There is hope for a way out. Since the 2013 article by Yadai and Ortal, recognition that the IDF’s approach must change has spread among the senior military leadership.
Under the previous IDF chief of staff Aviv Kohavi, the IDF released two important documents, “The Momentum Multiyear Plan” and its conceptual underpinning, “The Operational Concept for Victory.” The publications show that the IDF recognizes that there is a serious problem, and that it must change conceptually and materially. The two documents indicate a significant change in the way the IDF sees both itself and its adversaries. At the heart of these publications lies the IDF’s understanding that reactive measures are insufficient to confront contemporary challenges.
The documents shed the language of insurgencies, guerrillas, and asymmetric warfare that was especially in vogue in the early aughts after the 9/11 attacks and US invasions of Afghanistan and Iraq. Instead, Kohavi spoke about well-trained, capable “rocket-based terror armies.”
The Kohavi-led documents also accept the fact that deterrence operations not only don’t remove the threat, but also “inoculate the enemy against IDF power by gradually exposing him to limited doses of our capabilities,” according to Ortal, whose ideas were central to the new concept. The deterrence operations also told the enemy that his moves were having an effect on Israel “and that he should continue to develop them,” Ortal noted.

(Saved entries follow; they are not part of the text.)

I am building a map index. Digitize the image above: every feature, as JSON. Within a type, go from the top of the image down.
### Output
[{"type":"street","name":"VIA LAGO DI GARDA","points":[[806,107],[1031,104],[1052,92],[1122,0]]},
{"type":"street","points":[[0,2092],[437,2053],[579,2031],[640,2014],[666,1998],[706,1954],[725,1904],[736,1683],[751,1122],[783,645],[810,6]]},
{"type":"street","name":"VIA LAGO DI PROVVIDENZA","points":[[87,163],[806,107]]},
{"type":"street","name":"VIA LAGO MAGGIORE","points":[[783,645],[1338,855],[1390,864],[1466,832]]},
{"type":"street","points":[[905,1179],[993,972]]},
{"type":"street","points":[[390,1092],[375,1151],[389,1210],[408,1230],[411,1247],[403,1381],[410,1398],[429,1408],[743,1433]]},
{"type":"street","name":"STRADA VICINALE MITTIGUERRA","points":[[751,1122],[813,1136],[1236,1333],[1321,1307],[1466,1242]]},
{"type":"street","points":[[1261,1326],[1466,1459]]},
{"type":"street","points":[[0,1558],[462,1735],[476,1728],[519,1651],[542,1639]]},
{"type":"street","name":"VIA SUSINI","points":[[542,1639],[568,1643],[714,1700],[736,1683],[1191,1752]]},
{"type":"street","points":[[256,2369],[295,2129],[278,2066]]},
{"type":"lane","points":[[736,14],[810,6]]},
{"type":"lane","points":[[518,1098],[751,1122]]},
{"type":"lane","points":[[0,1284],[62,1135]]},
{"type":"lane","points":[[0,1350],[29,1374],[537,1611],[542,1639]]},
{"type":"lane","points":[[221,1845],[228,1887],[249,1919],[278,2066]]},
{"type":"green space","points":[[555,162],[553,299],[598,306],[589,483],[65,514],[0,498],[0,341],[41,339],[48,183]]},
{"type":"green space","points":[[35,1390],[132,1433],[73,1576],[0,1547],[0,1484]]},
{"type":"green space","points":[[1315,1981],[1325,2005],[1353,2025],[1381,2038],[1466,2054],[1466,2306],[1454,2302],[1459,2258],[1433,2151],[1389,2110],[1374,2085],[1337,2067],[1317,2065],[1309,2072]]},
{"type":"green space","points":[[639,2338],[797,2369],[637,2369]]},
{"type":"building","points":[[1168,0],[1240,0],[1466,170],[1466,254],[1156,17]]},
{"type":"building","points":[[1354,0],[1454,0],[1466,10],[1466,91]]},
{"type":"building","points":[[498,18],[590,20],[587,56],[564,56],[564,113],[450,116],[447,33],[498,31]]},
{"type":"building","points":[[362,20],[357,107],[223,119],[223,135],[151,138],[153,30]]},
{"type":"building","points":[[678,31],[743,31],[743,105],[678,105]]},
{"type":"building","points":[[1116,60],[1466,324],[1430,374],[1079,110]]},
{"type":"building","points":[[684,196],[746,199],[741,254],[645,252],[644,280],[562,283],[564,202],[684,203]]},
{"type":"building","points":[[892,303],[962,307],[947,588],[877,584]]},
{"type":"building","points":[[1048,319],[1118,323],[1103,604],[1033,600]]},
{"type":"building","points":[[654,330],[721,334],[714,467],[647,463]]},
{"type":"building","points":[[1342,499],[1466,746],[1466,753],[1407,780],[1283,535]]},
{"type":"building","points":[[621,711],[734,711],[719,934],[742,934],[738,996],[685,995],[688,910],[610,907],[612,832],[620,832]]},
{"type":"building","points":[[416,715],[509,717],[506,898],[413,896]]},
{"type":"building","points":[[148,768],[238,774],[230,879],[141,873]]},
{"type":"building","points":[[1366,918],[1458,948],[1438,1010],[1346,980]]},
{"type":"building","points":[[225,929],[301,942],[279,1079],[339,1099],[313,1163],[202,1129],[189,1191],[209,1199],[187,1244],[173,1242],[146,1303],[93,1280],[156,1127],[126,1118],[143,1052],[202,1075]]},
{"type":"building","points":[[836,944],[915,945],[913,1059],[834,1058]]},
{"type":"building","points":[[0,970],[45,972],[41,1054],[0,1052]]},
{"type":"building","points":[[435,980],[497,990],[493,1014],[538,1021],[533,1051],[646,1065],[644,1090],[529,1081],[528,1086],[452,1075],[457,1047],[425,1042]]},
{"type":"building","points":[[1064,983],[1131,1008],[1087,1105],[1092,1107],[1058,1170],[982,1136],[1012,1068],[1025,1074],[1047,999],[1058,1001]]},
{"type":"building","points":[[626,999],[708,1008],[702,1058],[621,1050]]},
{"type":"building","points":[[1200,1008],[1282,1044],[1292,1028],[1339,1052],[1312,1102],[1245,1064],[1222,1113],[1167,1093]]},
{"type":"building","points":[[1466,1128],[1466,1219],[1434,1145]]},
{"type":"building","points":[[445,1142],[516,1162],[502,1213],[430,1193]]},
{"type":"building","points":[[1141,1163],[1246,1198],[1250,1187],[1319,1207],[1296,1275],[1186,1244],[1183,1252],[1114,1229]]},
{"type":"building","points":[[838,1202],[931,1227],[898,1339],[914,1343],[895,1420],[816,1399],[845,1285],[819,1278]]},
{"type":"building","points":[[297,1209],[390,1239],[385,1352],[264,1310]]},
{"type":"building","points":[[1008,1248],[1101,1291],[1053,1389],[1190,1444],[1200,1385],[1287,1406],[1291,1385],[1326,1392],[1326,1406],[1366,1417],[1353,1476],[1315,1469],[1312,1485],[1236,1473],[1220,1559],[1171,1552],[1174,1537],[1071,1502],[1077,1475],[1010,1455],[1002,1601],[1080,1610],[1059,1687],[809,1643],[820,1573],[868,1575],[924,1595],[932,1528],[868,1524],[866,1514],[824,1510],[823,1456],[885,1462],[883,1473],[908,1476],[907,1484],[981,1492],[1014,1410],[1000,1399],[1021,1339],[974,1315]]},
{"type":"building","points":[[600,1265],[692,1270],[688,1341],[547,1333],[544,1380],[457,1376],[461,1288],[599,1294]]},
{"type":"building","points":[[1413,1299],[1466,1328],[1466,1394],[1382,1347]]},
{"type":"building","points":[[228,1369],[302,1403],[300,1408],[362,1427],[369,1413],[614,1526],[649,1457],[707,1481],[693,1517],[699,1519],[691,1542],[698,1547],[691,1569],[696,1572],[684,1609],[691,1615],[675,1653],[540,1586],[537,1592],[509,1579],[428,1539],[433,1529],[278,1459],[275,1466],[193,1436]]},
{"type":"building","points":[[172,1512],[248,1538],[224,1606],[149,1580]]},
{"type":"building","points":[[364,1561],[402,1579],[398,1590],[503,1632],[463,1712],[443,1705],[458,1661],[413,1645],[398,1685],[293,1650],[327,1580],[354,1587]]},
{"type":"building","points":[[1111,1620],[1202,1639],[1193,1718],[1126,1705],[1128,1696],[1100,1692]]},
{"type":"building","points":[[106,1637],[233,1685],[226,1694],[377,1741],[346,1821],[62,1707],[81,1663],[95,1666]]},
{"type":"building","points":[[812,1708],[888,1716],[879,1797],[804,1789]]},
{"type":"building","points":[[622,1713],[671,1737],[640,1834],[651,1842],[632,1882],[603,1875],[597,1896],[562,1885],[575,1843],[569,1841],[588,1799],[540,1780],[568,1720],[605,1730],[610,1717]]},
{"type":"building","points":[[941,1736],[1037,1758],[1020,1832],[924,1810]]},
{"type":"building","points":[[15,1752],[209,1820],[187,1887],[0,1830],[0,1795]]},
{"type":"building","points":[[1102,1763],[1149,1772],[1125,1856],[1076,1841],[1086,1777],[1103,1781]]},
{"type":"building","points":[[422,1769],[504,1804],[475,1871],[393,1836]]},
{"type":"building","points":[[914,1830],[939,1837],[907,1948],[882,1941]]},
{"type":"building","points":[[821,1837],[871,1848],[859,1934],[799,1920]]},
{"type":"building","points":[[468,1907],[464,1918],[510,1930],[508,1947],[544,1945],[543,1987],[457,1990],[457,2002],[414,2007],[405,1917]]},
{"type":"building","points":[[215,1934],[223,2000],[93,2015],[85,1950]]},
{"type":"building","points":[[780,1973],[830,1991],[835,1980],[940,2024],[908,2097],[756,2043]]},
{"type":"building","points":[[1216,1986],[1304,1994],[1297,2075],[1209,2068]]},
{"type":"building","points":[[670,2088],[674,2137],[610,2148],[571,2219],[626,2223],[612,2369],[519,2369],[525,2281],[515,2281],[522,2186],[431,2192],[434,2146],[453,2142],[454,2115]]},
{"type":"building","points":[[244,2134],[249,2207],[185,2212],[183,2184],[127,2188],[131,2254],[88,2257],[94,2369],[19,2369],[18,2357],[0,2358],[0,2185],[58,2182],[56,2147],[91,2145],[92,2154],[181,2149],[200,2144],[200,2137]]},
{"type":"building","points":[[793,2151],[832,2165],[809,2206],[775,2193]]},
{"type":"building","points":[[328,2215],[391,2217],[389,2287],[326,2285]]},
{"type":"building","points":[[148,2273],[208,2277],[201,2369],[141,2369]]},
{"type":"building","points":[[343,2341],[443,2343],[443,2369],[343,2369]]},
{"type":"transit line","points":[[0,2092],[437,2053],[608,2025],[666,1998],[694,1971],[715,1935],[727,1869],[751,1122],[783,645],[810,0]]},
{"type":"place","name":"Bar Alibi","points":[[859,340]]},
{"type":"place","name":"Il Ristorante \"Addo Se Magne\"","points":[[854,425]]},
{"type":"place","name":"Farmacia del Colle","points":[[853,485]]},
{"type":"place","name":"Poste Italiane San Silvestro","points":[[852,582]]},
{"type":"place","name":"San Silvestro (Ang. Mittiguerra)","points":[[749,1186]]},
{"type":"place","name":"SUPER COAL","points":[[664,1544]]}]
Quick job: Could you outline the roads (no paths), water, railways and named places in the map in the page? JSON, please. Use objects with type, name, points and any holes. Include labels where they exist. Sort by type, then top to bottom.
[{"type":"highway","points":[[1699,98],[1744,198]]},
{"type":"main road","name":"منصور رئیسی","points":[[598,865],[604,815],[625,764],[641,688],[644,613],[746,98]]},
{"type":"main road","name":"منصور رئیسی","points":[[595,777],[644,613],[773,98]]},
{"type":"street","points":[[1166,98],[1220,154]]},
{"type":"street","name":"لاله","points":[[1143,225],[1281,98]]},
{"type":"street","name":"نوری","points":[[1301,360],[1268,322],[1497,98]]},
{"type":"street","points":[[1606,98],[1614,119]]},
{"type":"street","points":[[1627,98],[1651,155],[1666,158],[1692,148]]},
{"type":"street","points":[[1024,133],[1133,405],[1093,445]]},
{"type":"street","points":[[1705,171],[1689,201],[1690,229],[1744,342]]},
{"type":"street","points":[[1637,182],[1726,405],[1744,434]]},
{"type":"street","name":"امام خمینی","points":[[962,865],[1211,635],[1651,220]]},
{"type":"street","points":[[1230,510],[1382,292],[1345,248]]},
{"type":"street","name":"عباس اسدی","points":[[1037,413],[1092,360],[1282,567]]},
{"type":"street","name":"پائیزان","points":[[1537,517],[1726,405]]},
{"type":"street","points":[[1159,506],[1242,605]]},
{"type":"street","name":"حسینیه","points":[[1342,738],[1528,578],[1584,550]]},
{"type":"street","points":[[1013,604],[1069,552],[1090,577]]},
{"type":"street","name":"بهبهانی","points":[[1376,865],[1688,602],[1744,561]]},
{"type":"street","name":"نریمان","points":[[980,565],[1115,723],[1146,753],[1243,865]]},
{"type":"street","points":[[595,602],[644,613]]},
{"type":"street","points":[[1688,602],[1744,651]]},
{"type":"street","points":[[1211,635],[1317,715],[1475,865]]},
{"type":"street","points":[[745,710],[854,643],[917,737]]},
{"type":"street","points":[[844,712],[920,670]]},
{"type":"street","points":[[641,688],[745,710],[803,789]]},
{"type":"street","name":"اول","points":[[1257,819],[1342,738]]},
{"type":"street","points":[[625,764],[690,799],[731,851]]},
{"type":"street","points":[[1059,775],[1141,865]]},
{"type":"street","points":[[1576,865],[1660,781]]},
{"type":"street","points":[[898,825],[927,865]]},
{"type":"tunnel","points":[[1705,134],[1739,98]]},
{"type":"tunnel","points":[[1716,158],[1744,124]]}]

The new concept recognizes the need for decisive victory through ground maneuver. But it proposes a new type of maneuver, one that emerges from the understanding that territory is no longer the asset Israel’s enemies are trying to protect. Instead, it is their ability to maintain their rocket fire on Israel’s home front that must be suppressed.
The emerging ground forces concept takes advantage of new opportunities offered by civilian technologies, especially artificial intelligence, miniaturization, sensors, automation, and big data. This, in the Kohavi vision, will allow Israeli ground forces — maneuvering once again in Gaza or Lebanon– to utilize their proximity to stealthy enemy forces and launchers to locate and destroy them after they are forced to reveal themselves.
It is less the heavy, reservist-dominated maneuver of yesteryear, and more boutique, consisting of highly trained active units integrating a range of capabilities on the front lines.
Right now, however, the concept is meeting resistance. The IDF is slow to adopt organizational changes, which take years to filter through the ranks, much like any other large institution.
Though its leaders pay lip service to maneuver and victory, operationally the IDF continues to cling to the deterrence concept and the assumptions underpinning it.
The fact that Ortal and Yadai, both now generals, are in 2023 still calling in print for the change to occur is a sign that they still see plenty of reason to worry.
“Ostensibly, the IDF has agreed to this road map,” they wrote before the latest deterrence operation in Gaza. “But we are more focused on the bank of targets [for the air force] than we are on the question of victory itself. In order to confront the new challenge, we must wean ourselves off the habits we have become used to for more than three decades.|
In the meantime, the enemy learns, the threat grows, and Israelis can expect another inconclusive fight against Islamic Jihad or Hamas before long.